• WORK ORDER: Word for word, retype the lines from the one containing "-103,7 +103,7 @@" to the last line of the data below, both ends included.

Data records

-=-=-

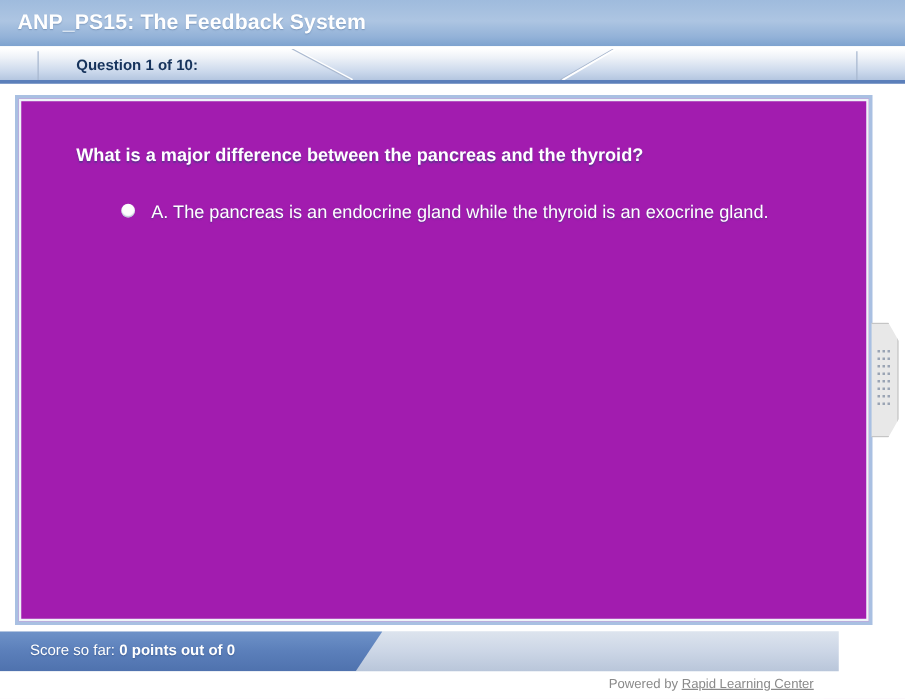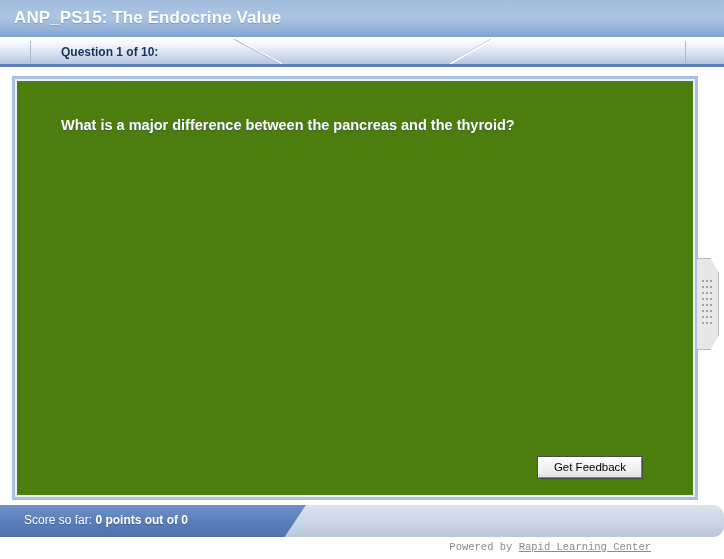--- a/index.html
+++ b/index.html
@@ -244,7 +244,7 @@
 <div id="app">
 
   <div id="titlebar">
-    <div id="titlebar-text">ANP_PS15: The Endocrine Value</div>
+    <div id="titlebar-text">ANP_PS15: The Feedback System</div>
   </div>
 
   <div id="qbar">

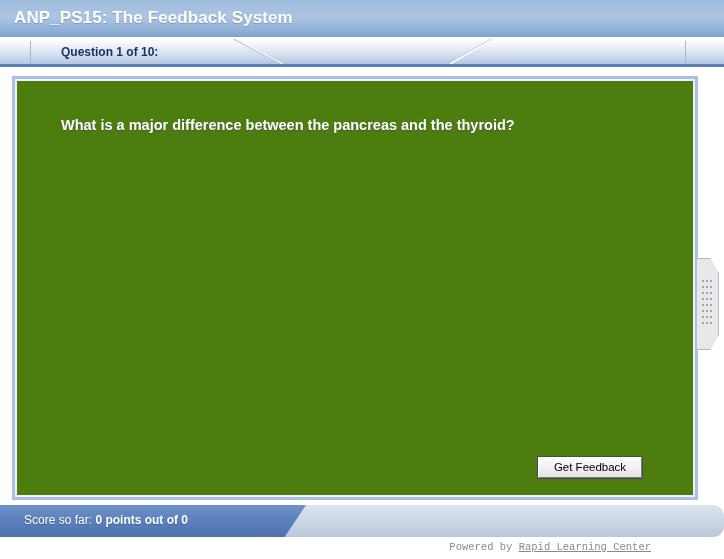--- a/index.html
+++ b/index.html
@@ -103,7 +103,7 @@
   #panel-inner {
     position: relative;
     width: 100%; height: 100%;
-    background: #4d7c0f;
+    background: #a21caf;
     border: 2px solid #eef2f8;
     overflow: hidden;
   }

-=-=-

• RESULT OF THIS TASK:
@@ -103,7 +103,7 @@
   #panel-inner {
     position: relative;
     width: 100%; height: 100%;
-    background: #4d7c0f;
+    background: #a21caf;
     border: 2px solid #eef2f8;
     overflow: hidden;
   }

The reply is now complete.